According to documents obtained by TechCrunch, Judge Patricia Elaine Campbell Smith, of the U.S Court of Federal Claims signed on Thursday an order announcing that the preliminary injunction had been granted “until further orders of the court.” In the event that the injunction is deemed invalid, the judge ordered Amazon to post $42,000,000 by February 20.
Since the Department of Defense (DoD), awarded it to Microsoft last autumn, the Joint Enterprise Defense Infrastructure contract (JEDI), has been hotly contested. The contract stipulates that the DoD would use Microsoft’s Azure cloud platform to meet its Infrastructure as a Service and Platform as a Service needs. It is valued at $10 billion over a period of 10 years.

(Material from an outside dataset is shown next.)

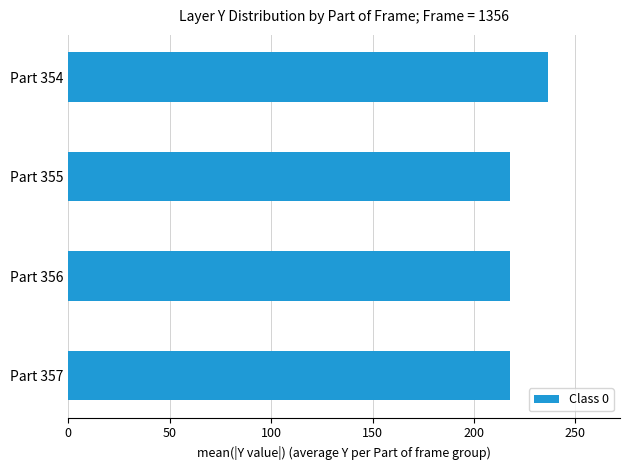

What is the average value?

222.3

Amazon Web Services (AWS), and Azure — The No. Numbers 1 and 2 respectively — the top cloud vendors by market share — were among the contenders during the JEDI bidding process. The No. 1 and No. 2 cloud vendors by market share — were among the main contenders during JEDI’s bidding process. Also, to a lesser extent, Google, IBM, and Oracle. AWS was widely considered to be the top-runner due to its size. Industry watchers were shocked when the DoD awarded the contract to Azure.
Amazon has made it clear that it intends to protest the Microsoft contract. It believes AWS is a superior platform and that this decision was influenced by President Donald Trump. Trump has a history of public acrimonious relations with Jeff Bezos, the CEO of Amazon and owner of the Washington Post.
Amazon filed a complaint in December last year, and then requested a restraining or temporary order in January. Recent documents that were not sealed indicate that Amazon seeks to depose Trump, DoD CIO Dana Deasy and Secretary of Defense Mark Esper as part of its suit.
CNBC’s Frank Shaw, Microsoft Corporate Vice President, stated that he believes the facts will prove that the DoD ran a thorough, fair, and detailed process to determine the warfighter’s needs.